Developer Tools

OpenAI's WebRTC problem

WebRTC's aggressive packet dropping degrades AI voice prompts, says veteran engineer.

Deep Dive

A certified WebRTC expert who rewrote the protocol at Twitch and later at Discord has penned a scathing critique of OpenAI's technical choice to use WebRTC for their Voice AI product. The engineer claims that WebRTC's core design is optimized for real-time human conversations where occasional packet drops are acceptable, but this is disastrous for AI voice interactions. Users pay for accurate responses, yet WebRTC aggressively drops audio packets under poor network conditions to keep latency low. This means a user's prompt can be garbled, leading to incorrect AI replies. The irony, the author notes, is that OpenAI adds artificial latency to smooth delivery, then WebRTC drops those same packets anyway.
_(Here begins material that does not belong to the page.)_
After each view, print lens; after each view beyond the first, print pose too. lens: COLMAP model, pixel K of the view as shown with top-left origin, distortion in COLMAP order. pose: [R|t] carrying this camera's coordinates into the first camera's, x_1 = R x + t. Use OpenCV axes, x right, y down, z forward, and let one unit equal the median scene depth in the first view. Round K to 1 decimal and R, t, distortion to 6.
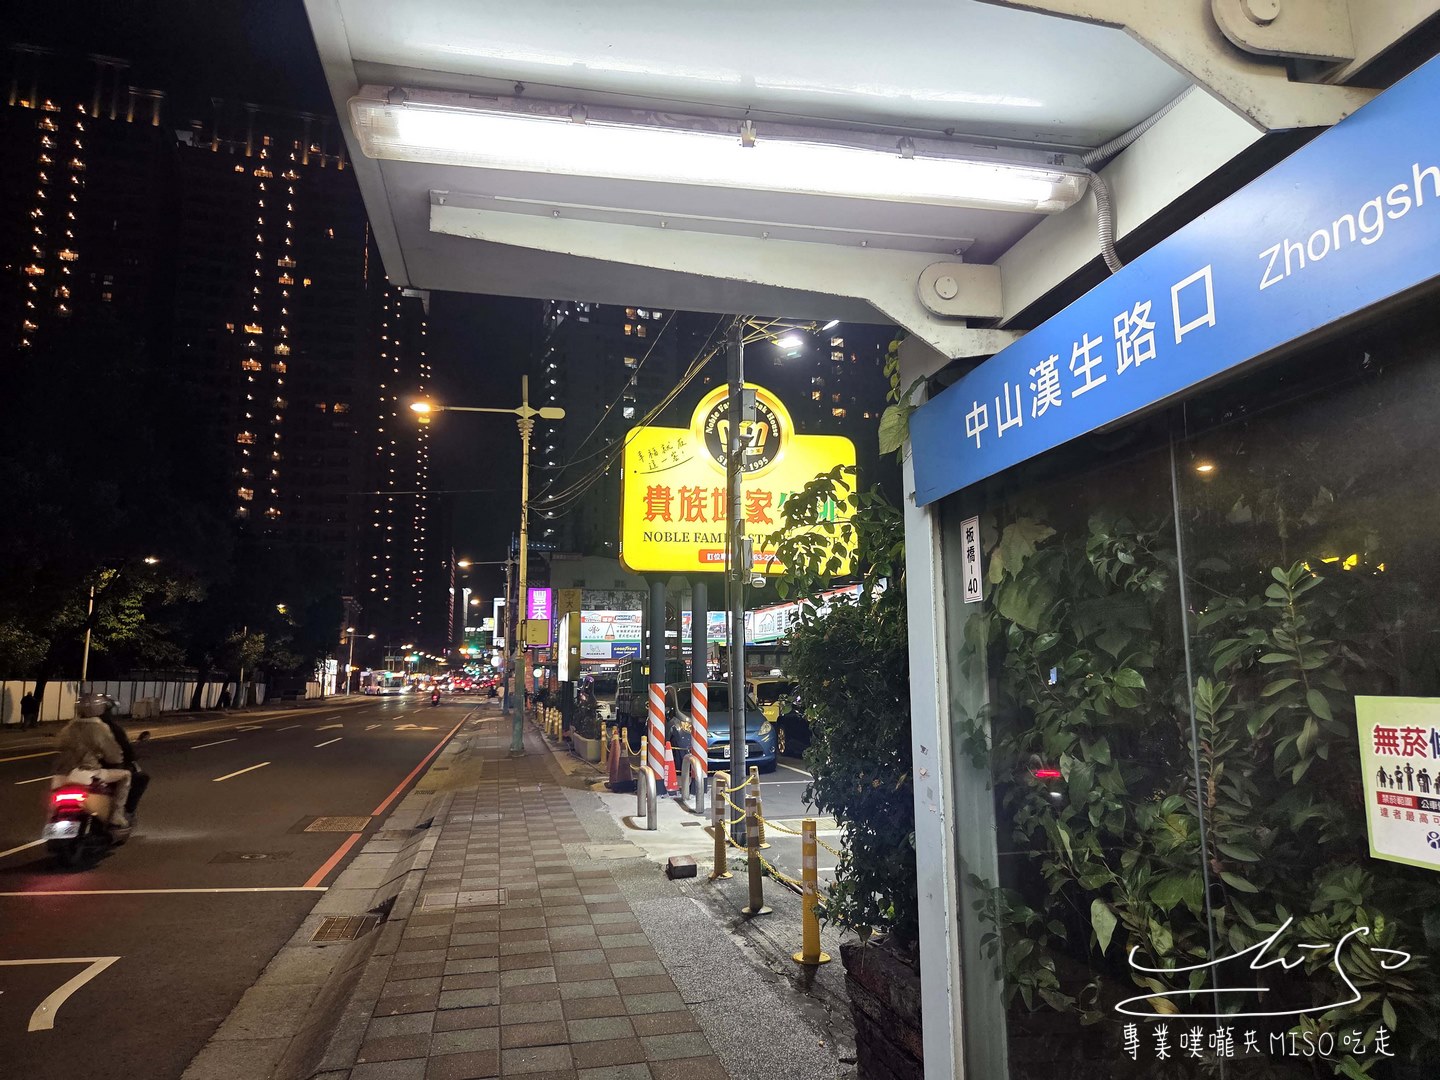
lens RADIAL K [[971.1, 0, 718.5], [0, 971.1, 537.3], [0, 0, 1]] dist [0.021537, -0.001759]
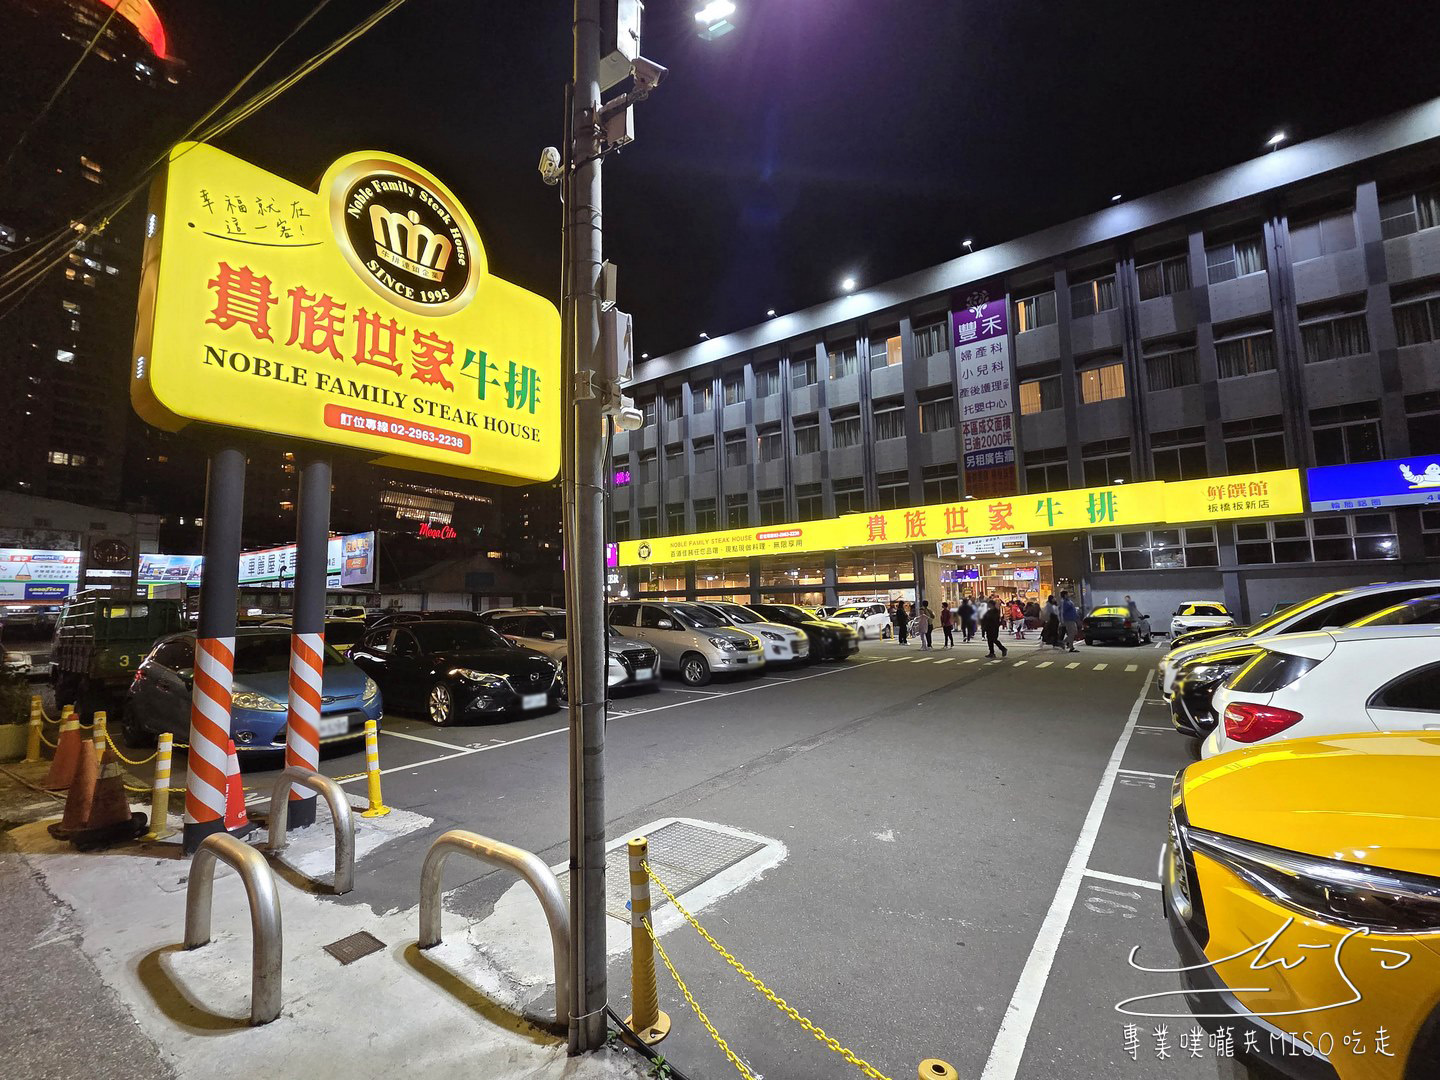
lens RADIAL K [[621.5, 0, 721.0], [0, 621.5, 546.3], [0, 0, 1]] dist [0.000110, -0.000401]
pose [[0.740458, 0.056122, 0.669756, -0.087350], [-0.081318, 0.996668, 0.006387, 0.074858], [-0.667165, -0.059193, 0.742554, 0.553861]]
Further compounding the problem: text-to-speech generation is now faster than real-time, meaning audio could be buffered locally to survive network blips. But WebRTC's jitter buffer is tiny (20-200ms) and has no mechanism for retransmission of lost audio packets in browsers—Discord tried and failed to enable NACKs. The expert warns that copying OpenAI's architecture is a mistake. Instead, voice AI services should use protocols that allow buffering and retransmission, prioritizing prompt integrity over conversational latency. The post also touches on the complexity of WebRTC's ~45 RFCs and its reliance on de-facto standards like TWCC and REMB.

Key Points
  • WebRTC drops audio packets to maintain low latency, but for AI voice prompts accuracy matters more than speed.
  • OpenAI adds artificial latency before sending packets, then WebRTC drops them anyway—introducing a double degradation.
  • TTS generates faster than real-time, but WebRTC's tiny jitter buffer (20-200ms) prevents buffering that could mask network jitter.

Why It Matters

Voice AI developers should avoid copying OpenAI's WebRTC stack to prevent degraded user experience from packet loss.